年末年始食事情

毎年のように同じことを繰り返しているのだが、今回の年末年始も腹が割れるかと思うくらいに飲んで食べた。 それでも少しは学習機能が働き、作る料理の量を減らしたので、動けなくなるくらい腹に詰め込むようなことはしなかったが、それでも腹十一分目になるまで食べたのは事実だ。

以前の雑感にも書いたが、出されたものは残さず食べるという教育を受けてきた。 「難民の子は食べたくても食べられないんだから残さず食べなさい」 などと良く言われ、心の中では 「難民の子だって腹一杯になったら残すわい」 と毒づいたりしていたが、その教育はしっかりと身についてしまっているようで、どんなに腹がきつくても食べきってしまうのである。

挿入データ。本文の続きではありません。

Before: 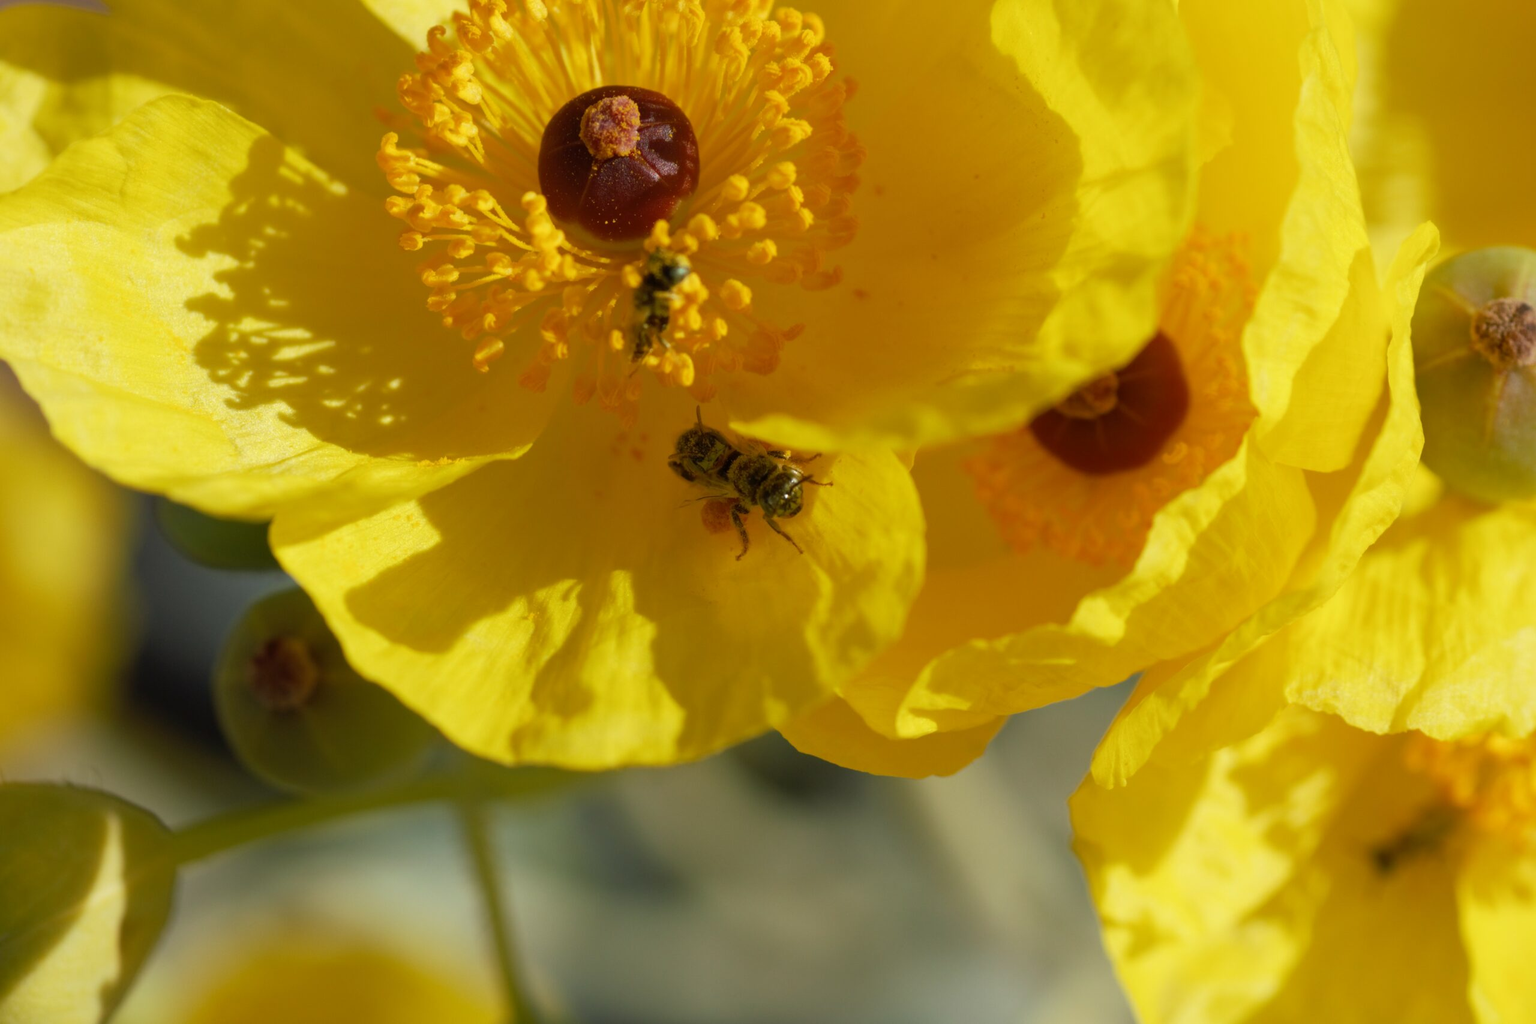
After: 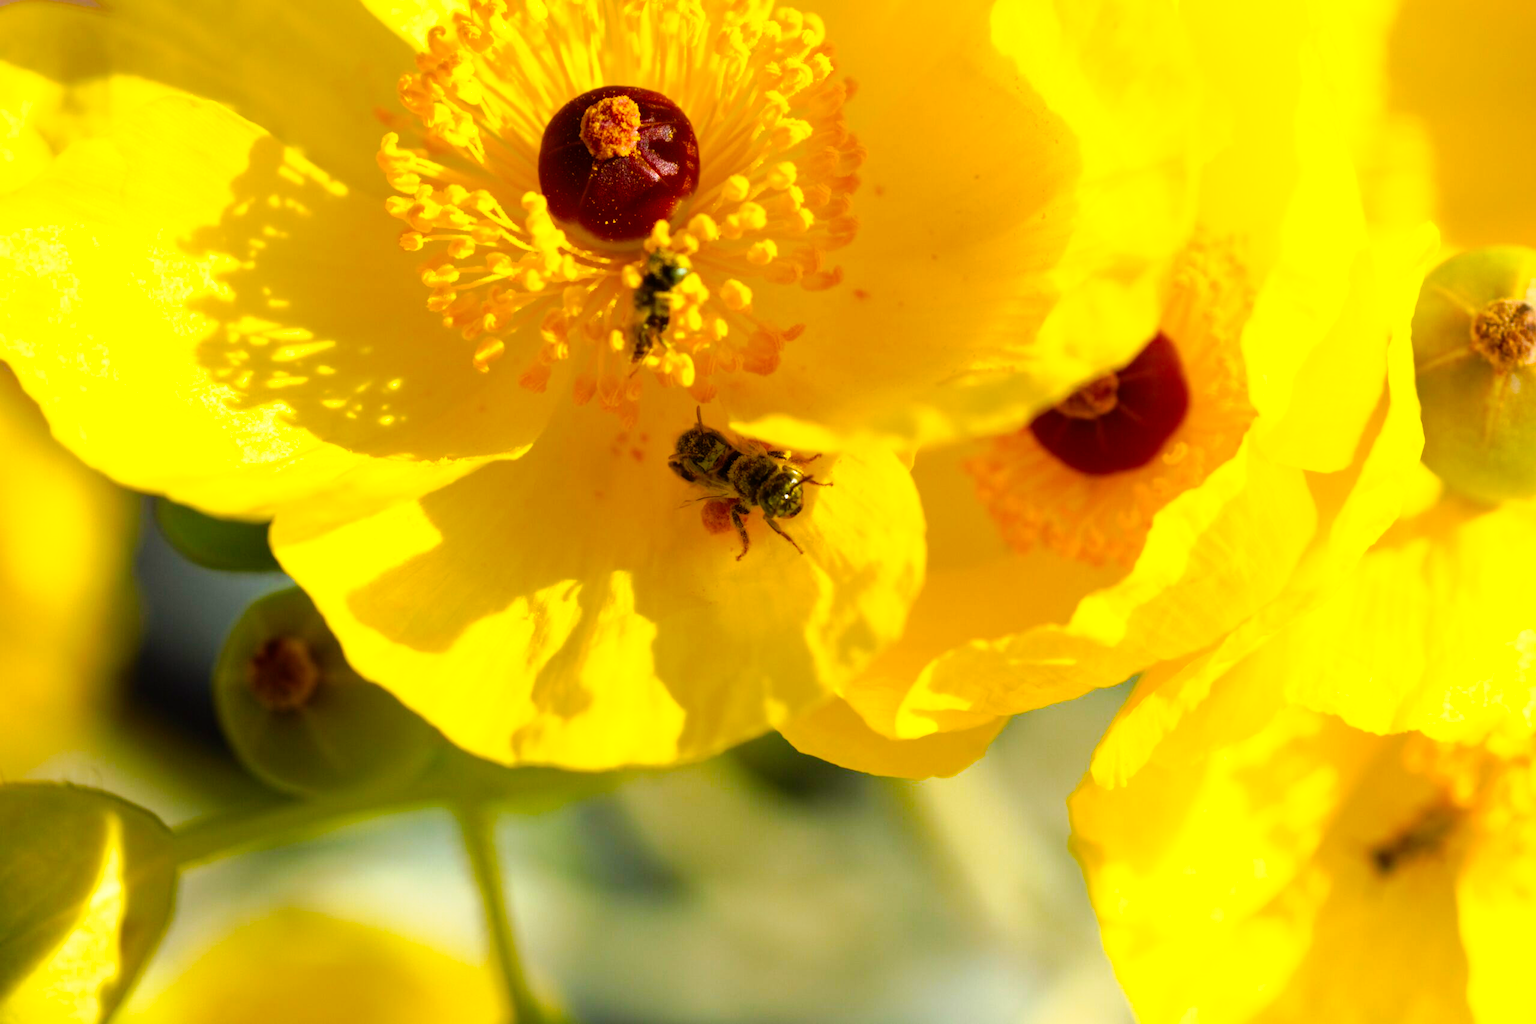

上と同じ雑感にも書いていることだが、我家では御節の大半を手作りにしているので、年末の仕込みは大仕事になってしまう。 29日から下準備を始め、30日には日持ちする料理を作り始める。 今年は 『お買物日記』 担当者が食べきれなかった栗を甘露煮にしてあったので、12月 29日に開封してみたところ何も問題なく、それで栗きんとんを作ることになった。

年末には親類から海産物が送られてくるので、それも御節として食べる。 近所のおじいちゃんが育てた立派な大根も毎年いただくので、なますやら雑煮やらに使わせていただいている。 2-3年前から知り合いの方が自身でついた餅をくださるので、今年は既製品の餅を買うのをやめた。 果物は義兄が送ってくれたオレンジがあるし、知り合いの方からミカンもいただいたので買う必要がない。

こうしてみると、主要食材の多くを頂き物で補っている我家は、正月用の買出しといっても年に一度の卵とか、正月らしいカマボコなど、限定されたものだけになる。 ニンジンだの竹の子だのは普段から使うものなので特別な気合いを入れて購入するものではない。 ありがたいことに、親類や知り合いの方のご好意で成り立っている正月なのである。

そして 31日は朝から気合を入れて調理にとりかかる。 何度も書いているが、過去に厨房でのバイト経験がある自分は、御節料理を作る戦力としてしっかり組み込まれているので、ひたすらに材料を切り刻む。 立ちっ放しでヒザがガクガクしてくるが、作業の手を休める訳にはいかない。 そんな調子で、いつも 19:00 までには全ての料理が出来上がる。

普通の家庭であれば、そこで 「お疲れさん」 となり、ゆっくり紅白でも観ながら 『年越しそば』 を食べて終わるのだろうが、我家には出来上がった料理を目の前にして翌日まで我慢する精神力の持ち主がおらず、大晦日の夜から食べ始めてしまう。 19:00 から食べ始め、すでに腹に隙間がないくらいになっているのに、年を越す前に蕎麦を流し込む。

毎年が同じことの繰り返しなので、四日分の御節料理と三日分の雑煮の準備をしておく。 あとは、ただひたすらに飲んだり食べたりして大晦日の夜と正月三箇日を過ごす。 それも冒頭に書いたように、腹一杯を通り越して腹十六杯まで食べるのでコロコロに太りそうなものだが、炭水化物の摂取量が少ないからか、気にするほど体重は増えないようだ。

年齢とともに品数は同じでも作る量は少なくしているが、今年の大晦日から来年の正月も 「おいしい、おいしい」 と自画自賛モード全開で食べまくる年末年始になるのだろう。